━━━━━ Extrait
Les militaires, sans distinction de rang, ont également droit à des aides alimentaires et en nature, et disposent d’une latitude pour rejoindre leurs postes en raison du coût élevé des transports. Enfin, les soldats bénéficient d’une aide financière versée en espèces –  dollars américains – conformément au programme de soutien à l’armée libanaise et aux Forces de sécurité intérieure lancé par l’ambassade des États-Unis à Beyrouth et le Programme des Nations unies pour le développement (PNUD).

Dans un communiqué récent, un représentant des Nations unies avait annoncé que "le PNUD allouera 72 millions de dollars, à titre de soutien financier temporaire, aux soldats de l’armée libanaise et aux agents des FSI, à raison de 100 dollars mensuels par individu éligible". Cette aide s’étalera sur six mois.

Au cours d’une conférence organisée récemment à l’Université Saint-Joseph de Beyrouth sur le thème "Le chemin vers l’État", le général à la retraite Pierre Georgiou a mis en avant la capacité de l’armée à assurer avec succès toutes les missions dont elle peut être chargée, en insistant particulièrement sur son aptitude à contrôler l’ensemble des frontières libanaises. Une aptitude qui, pour se concrétiser, a besoin d’une volonté et d’une décision politiques pour le moment inexistantes.
━━━━━━━━━━
━━━━━ Jeu d'enregistrements
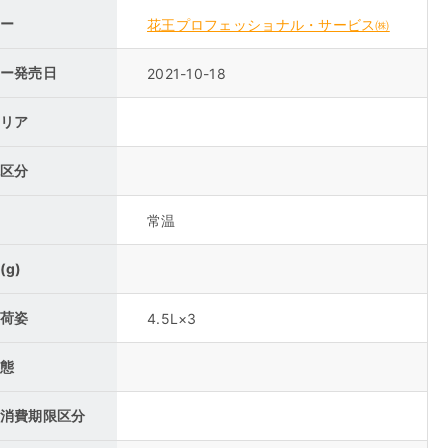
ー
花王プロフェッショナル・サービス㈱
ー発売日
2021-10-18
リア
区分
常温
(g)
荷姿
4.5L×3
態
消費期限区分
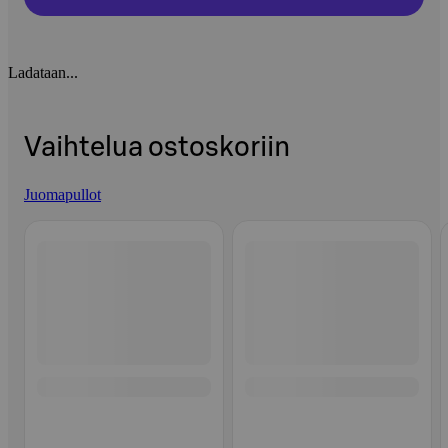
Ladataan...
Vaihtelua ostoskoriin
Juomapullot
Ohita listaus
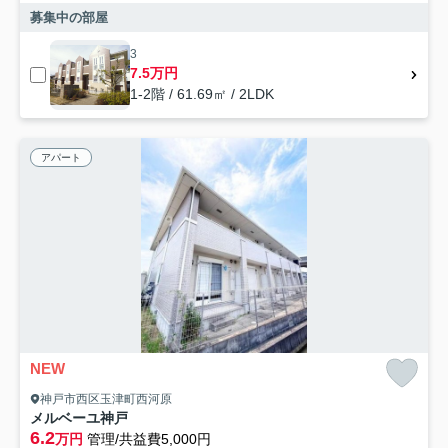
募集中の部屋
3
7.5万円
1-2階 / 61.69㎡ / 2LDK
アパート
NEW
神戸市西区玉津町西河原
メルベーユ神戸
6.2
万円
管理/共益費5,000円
━━━━━━━━━━
━━━━━ Jeu d'enregistrements
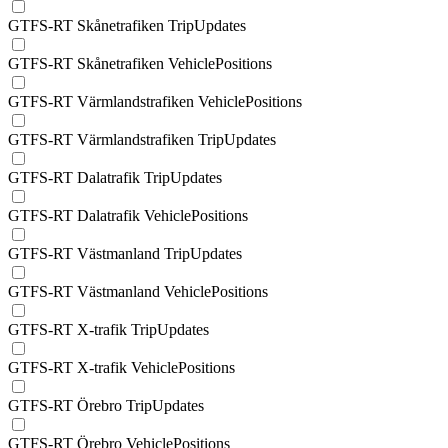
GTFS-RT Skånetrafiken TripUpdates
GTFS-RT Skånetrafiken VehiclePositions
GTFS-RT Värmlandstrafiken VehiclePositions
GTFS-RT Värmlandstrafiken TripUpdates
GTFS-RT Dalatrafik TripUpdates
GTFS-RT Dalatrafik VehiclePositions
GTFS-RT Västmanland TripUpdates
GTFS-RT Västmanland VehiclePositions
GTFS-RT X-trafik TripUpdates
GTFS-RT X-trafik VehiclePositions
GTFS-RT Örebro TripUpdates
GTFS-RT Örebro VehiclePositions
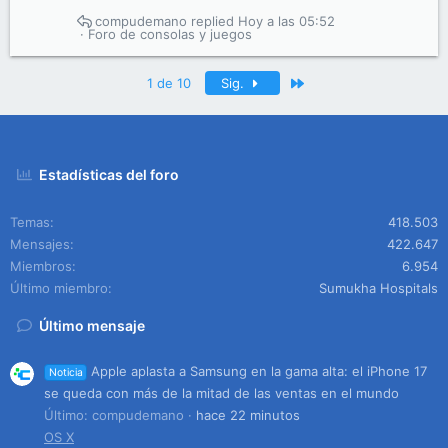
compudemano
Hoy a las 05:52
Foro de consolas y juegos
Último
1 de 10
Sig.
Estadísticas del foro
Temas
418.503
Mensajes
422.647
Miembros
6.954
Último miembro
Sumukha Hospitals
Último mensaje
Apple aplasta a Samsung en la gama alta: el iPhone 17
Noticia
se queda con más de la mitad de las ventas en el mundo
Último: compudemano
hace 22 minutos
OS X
━━━━━━━━━━
Tâches à réaliser.
(1) Dans l'extrait, présentez sous forme de liste le paragraphe qui commence par « Dans un communiqué récent » en gardant ses faits principaux.
(2) Reprenez l'extrait sur l'armée libanaise après sa dernière phrase et poursuivez sa rédaction.

Réponses point par point.
(1)
- Annonce faite par un représentant des Nations unies dans un communiqué récent
- Le PNUD allouera 72 millions de dollars de soutien financier temporaire.
- Bénéficiaires : soldats de l'armée libanaise et agents des FSI
- Montant : 100 dollars par mois et par individu éligible
- Durée : six mois

(2)
Le général Georgiou a présenté dans ce contexte les projets de sécurité relatifs aux frontières terrestres et maritimes. Sa compagnie, Prosec, avait remporté l’appel d’offres lancé en 2019 par une compagnie étrangère pour fournir à l’armée libanaise du matériel de sécurité. Le matériel est désormais la propriété de l’armée libanaise.

M. Georgiou a précisé lors de son intervention que ce matériel permet de contrôler environ 70% des frontières terrestres et l’intégralité des frontières maritimes. Selon lui, l’armée "est capable de mener à bien cette mission et de ne rien laisser passer, même pas une mouche". "En dépit de la vacance présidentielle, le Conseil des ministres peut la charger de cette mission", a-t-il estimé.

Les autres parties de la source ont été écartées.